So said American President Herbert Hoover and it’s still a popular idea today. In theory, the companies competing for our cash have to outperform their rivals to secure it. Competition is supposed to drive them on to brave new innovations and ensure that prices fall. In practice it’s debatable whether this is always the case.
There’s no doubt that some level of competition is healthy, in that it drives us on to achieve more. Many of the top OEMs divide internal divisions or project teams and play them off against each other to hit new heights. We’re also undeniably seeing a race to the bottom in terms of pricing in the smartphone market right now.
On the other hand, there’s a clear lack of innovation in smartphones. Designs have stagnated. Competing standards are holding back new developments like wireless charging, the smart home, and mobile payments. Competition is not always good for consumers.
Copying rivals
Few companies in any industry are genuinely focused on doing something new. Probably the most pernicious influence of that keenly felt competition is the need to keep an eye on what your rivals are doing. Any success they have must be emulated. That’s how we reach a situation where countless manufacturers are producing smartphones, but they all look extremely similar and have virtually identical features and functionality.
It’s a given that any successful product is going to dictate new directions and competitors will copy elements of it, or sometimes even rip it off wholesale. But at some point that copying habit goes beyond what has actually been successful with consumers. Companies can’t afford to be late to the party and so they start emulating everything their rivals are doing. They are being guided by their competition and spending huge amounts of money to try and gain an edge with incremental improvements to existing standards.
Instead of forging ahead with new innovations companies begin to focus on how they can protect what they produce. Time and resources plowed into patents and legal teams are diverted from the creative end of the business where you need huge investment to produce great products. But if you’re fundamentally risk-averse then it’s much cheaper to copy a successful idea and build on it than it is to come up with a new one.

Given instruction A:
Set down the passage on smartphone competition word for word, starting at "On the other" and ending at "features and functionality.".
Given instruction B:
In the passage on smartphone competition, what do many of the top OEMs do with their internal divisions or project teams?
The lines that come next aren't needed for anything here.

Supplied material:
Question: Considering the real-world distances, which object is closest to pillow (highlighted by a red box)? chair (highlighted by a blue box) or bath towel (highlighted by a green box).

Task result A:
On the other hand, there’s a clear lack of innovation in smartphones. Designs have stagnated. Competing standards are holding back new developments like wireless charging, the smart home, and mobile payments. Competition is not always good for consumers.
Copying rivals
Few companies in any industry are genuinely focused on doing something new. Probably the most pernicious influence of that keenly felt competition is the need to keep an eye on what your rivals are doing. Any success they have must be emulated. That’s how we reach a situation where countless manufacturers are producing smartphones, but they all look extremely similar and have virtually identical features and functionality.

Task result B:
They divide them and play them off against each other to hit new heights.